> [Written task A]: Quote the worldview essay word for word, starting at "And so, in what" and ending at "well-motivated it may be.".
> [Written task B]: In the worldview essay, what title was given to the published revised version of the writer's doctoral dissertation?
> [Written task C]:
Does the worldview essay support each statement below? Answer yes or no for each, and quote the words of the essay that decide it.
(i) Dilthey wrote a short piece called "The Dream."
(ii) The writer read Kuyper and Bavinck only in translation.
(iii) The writer regards the quest for a theory of everything as a mistake.

> [Document excerpt]:
And so, in what remains of this essay I need to explain two things. First, what my objections to the term "worldview" amount to, and secondly, what it means to be a mildly worldviewish thinker who recognizes the dangers in being too "analytic." By the end of the essay I hope I will have explained why I regard the quest for a theory of everything as a mistake, however well-motivated it may be.
Before I tackle the issue at hand, I should add a few words about my own credentials in this area. I have always emphasized that the operative meaning of the term "worldview" has a great deal to do with the philosophy of Wilhelm Dilthey, in whose hands the term was used in an essentially relativistic fashion. In his famous short piece called "The Dream," Dilthey wrote:
This immeasurable, incomprehensible and unfathomable universe mirrors itself palpably in founders of religion, in poets and in philosophers. These all stand under the influence of time and space. Every world view is conditioned historically and therefore limited and relative. ... These types of world views exist alongside each other through the centuries. ... each world view expresses within its limitations one aspect of the universe. In this respect each is true. Each, however, is one-sided. To contemplate all the aspects in their totality is denied to us. We see the pure light of truth only in various broken rays. [NOTE 6]
Now, I am a definite admirer of Dilthey and can even claim to know a fair amount about him. I wrote my doctoral dissertation on him, and a revised version of that study was later published as Historical Understanding in the Thought of Wilhelm Dilthey (University of Toronto Press, 1980). Moreover, during the period in which I pondered Dilthey's use of the concept of worldview, I was also studying the writings of Herman Bavinck and Abraham Kuyper, that great lover of the distinction between the organic and the mechanical: indeed, I have read literally thousands of pages of Kuyper and Bavinck in the original Dutch. When I make informal remarks about the concept of worldview, I usually say that Bavinck and Kuyper got it from German thinkers like Dilthey and then made it popular in Christian circles.

> [Given information]:
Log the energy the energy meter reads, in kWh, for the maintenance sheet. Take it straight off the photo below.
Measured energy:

---

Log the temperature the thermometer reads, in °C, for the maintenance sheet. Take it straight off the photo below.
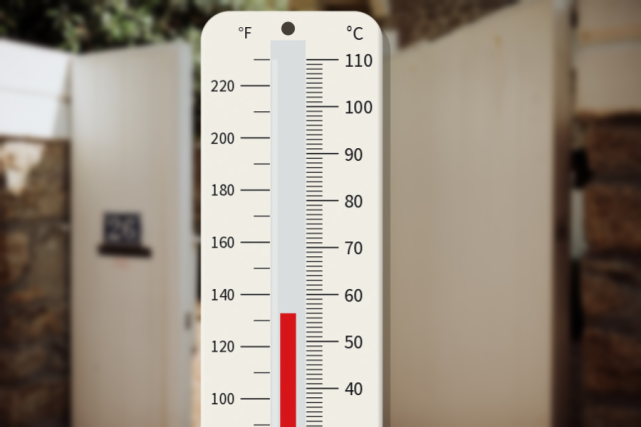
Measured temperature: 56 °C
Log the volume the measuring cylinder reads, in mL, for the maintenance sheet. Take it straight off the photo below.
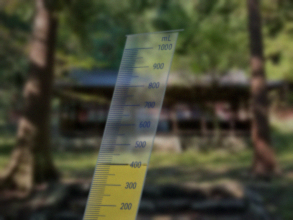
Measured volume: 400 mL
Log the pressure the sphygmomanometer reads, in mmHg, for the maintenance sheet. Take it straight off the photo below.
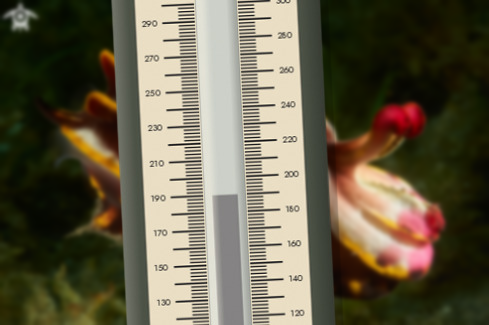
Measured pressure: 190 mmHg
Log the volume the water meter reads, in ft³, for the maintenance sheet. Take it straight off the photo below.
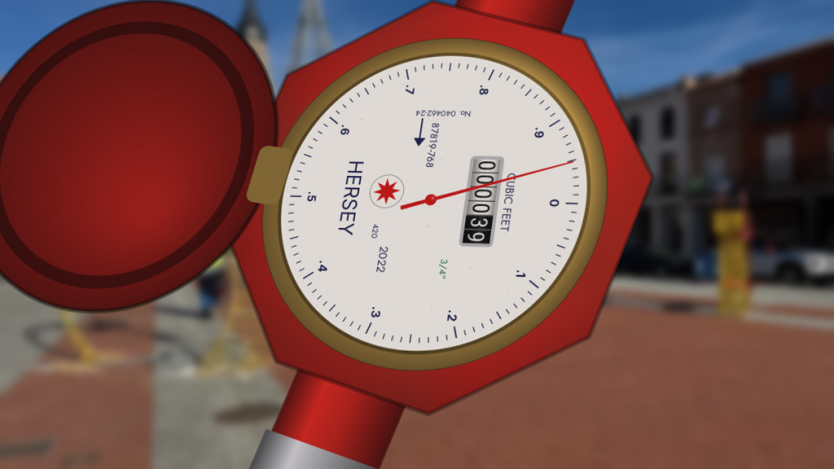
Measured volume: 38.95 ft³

---

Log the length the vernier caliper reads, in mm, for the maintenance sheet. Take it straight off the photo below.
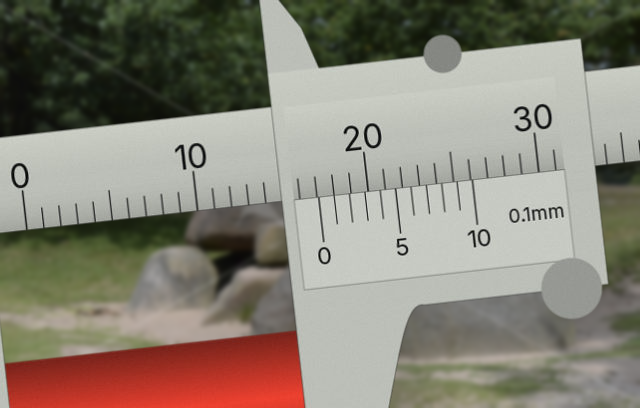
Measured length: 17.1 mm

> [Reply A]:
And so, in what remains of this essay I need to explain two things. First, what my objections to the term "worldview" amount to, and secondly, what it means to be a mildly worldviewish thinker who recognizes the dangers in being too "analytic." By the end of the essay I hope I will have explained why I regard the quest for a theory of everything as a mistake, however well-motivated it may be.

> [Reply B]: Historical Understanding in the Thought of Wilhelm Dilthey

> [Reply C]:
(i) Yes: "In his famous short piece called "The Dream," Dilthey wrote"
(ii) No: "I have read literally thousands of pages of Kuyper and Bavinck in the original Dutch"
(iii) Yes: "I regard the quest for a theory of everything as a mistake"